The move against Communications Minister Reza Taghipour came after he was blamed for ordering the jamming of international satellite TV broadcasts and restricting Internet access, a State Department official said.
The United States was determined to stop the "Iranian government from creating an 'electronic curtain' to cut Iranian citizens off from the rest of the world," said State Department spokeswoman Victoria Nuland.
Four individuals and five bodies were placed under sanctions by both the State Department and the US Treasury for "censorship or other activities that prohibit, limit or penalize freedom of expression or assembly by citizens of Iran."
They were also accused of limiting "access to print or broadcast media, including by jamming international satellite broadcasts into Iran," Nuland said in a statement, denouncing the "regime's insidious actions."
Internet users in Iran were temporarily unable to access their Gmail accounts from late September to early October.
Mohammad Reza Miri, a member of the telecommunications ministry committee tasked with filtering the Internet in Iran, was quoted by the Mehr news agency as saying that the Gmail block was an "involuntary" consequence of trying to reinforce censorship of Google's YouTube video-sharing site.
"Unfortunately, we do not yet have enough technical knowhow to differentiate between these two services. We wanted to block YouTube and Gmail was also blocked, which was involuntary," he said.
"We absolutely do not want YouTube to be accessible."
Iran has censored YouTube since mid-2009, after opposition demonstrators protesting the re-election victory of President Mahmoud Ahmadinejad in polls they believed rigged started posting videos online of their gatherings.

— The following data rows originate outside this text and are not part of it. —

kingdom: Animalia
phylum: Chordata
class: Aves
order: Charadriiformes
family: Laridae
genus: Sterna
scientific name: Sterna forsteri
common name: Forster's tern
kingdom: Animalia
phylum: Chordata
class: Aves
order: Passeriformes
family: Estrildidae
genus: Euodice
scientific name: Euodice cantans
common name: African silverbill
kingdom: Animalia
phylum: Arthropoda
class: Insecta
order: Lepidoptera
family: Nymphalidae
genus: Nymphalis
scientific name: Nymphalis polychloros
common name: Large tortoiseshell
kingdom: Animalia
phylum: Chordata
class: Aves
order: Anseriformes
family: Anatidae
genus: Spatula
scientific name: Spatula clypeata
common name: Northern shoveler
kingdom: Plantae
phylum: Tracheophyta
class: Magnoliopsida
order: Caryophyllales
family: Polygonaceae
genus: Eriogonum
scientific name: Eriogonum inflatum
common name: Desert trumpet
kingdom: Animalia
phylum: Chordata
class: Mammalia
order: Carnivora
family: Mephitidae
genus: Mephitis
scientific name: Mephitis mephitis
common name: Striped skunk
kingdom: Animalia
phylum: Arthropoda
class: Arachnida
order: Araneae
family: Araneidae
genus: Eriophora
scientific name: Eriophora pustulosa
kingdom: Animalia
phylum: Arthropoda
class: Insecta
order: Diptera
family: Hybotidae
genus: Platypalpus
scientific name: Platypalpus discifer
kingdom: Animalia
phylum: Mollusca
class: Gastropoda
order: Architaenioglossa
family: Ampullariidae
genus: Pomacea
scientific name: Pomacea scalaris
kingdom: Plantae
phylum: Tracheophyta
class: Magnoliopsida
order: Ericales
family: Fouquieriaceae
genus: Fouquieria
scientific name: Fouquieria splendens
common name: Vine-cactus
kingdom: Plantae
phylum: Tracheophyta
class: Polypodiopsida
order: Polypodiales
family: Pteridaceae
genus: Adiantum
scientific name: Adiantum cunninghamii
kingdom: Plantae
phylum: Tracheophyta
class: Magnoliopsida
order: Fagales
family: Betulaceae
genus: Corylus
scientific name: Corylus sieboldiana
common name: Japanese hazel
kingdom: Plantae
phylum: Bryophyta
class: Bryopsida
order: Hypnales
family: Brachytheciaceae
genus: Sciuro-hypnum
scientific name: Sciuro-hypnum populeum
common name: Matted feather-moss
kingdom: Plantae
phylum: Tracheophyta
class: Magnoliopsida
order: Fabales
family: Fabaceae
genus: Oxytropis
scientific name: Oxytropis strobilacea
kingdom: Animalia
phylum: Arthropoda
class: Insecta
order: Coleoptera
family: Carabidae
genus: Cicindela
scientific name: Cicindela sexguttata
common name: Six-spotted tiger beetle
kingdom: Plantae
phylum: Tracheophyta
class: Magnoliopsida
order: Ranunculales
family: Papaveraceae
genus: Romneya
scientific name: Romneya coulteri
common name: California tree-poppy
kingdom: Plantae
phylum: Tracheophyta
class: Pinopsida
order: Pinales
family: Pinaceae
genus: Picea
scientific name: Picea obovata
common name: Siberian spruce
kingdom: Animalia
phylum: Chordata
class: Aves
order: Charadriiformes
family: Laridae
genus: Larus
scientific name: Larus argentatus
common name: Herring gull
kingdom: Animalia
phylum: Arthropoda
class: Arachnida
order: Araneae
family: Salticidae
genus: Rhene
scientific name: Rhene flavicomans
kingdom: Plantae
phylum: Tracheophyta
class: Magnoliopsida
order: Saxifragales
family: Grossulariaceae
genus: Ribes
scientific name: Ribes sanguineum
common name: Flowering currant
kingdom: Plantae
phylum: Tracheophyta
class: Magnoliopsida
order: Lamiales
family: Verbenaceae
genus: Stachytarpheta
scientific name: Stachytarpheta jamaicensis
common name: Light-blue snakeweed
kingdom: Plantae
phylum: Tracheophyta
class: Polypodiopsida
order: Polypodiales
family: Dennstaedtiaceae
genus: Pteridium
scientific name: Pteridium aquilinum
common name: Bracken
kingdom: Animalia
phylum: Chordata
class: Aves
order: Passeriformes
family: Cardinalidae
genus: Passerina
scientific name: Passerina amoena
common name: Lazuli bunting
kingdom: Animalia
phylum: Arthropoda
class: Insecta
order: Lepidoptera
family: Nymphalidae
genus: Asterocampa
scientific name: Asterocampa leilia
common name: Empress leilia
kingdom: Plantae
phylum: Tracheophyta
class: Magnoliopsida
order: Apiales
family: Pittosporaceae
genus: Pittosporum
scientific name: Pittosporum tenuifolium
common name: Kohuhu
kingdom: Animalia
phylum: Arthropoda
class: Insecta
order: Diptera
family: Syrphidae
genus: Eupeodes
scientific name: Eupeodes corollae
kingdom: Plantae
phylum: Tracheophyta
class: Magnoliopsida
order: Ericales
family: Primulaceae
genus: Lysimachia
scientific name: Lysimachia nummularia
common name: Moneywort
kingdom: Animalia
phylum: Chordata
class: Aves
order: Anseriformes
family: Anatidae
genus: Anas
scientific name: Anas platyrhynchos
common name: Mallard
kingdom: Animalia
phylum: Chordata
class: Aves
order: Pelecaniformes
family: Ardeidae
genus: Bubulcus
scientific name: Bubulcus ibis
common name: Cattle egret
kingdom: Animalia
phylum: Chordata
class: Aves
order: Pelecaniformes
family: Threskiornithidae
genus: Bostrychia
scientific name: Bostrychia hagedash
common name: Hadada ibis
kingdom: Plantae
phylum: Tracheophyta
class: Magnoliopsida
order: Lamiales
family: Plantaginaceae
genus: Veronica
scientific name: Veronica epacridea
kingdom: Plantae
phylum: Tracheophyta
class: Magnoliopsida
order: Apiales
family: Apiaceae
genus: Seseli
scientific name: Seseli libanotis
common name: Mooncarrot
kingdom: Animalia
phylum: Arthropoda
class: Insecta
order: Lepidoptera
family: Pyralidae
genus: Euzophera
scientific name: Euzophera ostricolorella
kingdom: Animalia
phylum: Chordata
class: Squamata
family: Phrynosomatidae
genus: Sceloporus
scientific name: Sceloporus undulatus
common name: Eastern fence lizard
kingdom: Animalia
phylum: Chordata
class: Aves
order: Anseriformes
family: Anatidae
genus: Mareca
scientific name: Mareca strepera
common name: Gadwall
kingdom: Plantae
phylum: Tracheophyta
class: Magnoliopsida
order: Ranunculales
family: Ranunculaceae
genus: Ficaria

Iran's ministry of culture and Islamic guidance was also sanctioned for closing down newspapers and detaining journalists.
Other entities targeted included the Press Supervisory Board and the Center to Investigate Organized Crime, which helped "identify Internet users who published material insulting government officials," the US Treasury said in a statement, adding some of the people were later arrested.
"Finding that balance between preventing technology that could constrain and permitting technology that would expand their access to information is kind of a difficult question," a senior State Department official told journalists.
Also included in the designations were Ali Fazli, a deputy commander of the Basij militia blamed for launching attacks on foreign websites, including foreign media organizations, and Iran police chief Esmail Ahmadi Moghaddam, who is in charge of tracking Internet activities in the country.
Iranian software companies AmnAfzar Gostar-e Sharif and PeykAsa, as well as their founder, Rasool Jalili, were also targeted for monitoring Web traffic, including moves to block access to Facebook, eBay and YouTube.
The Iranian government was engaged in a campaign to "curtail" freedoms and "prevent the free flow of information both into and out of Iran," Nuland said in her statement.
"Countless activists, journalists, lawyers, students and artists have been detained, censured, tortured or forcibly prevented from exercising their human rights," she added.
The new designations resulted from an August 2012 act that came into force on Thursday and mean Americans are banned from doing any business with the targeted Iranians, who are also barred from traveling to the United States.
Any of their assets in the United States will also be frozen.
Other newly rolled out sanctions focused on individuals designated for sponsoring terrorism, in particular the Kata'ib Hezbollah group responsible for violent attacks in Iraq.
A third tranche of the designations targeted the support network of the Iranian Revolutionary Guards Corps -- including the National Iranian Oil Company, which is already under sanctions, and two Tehran universities.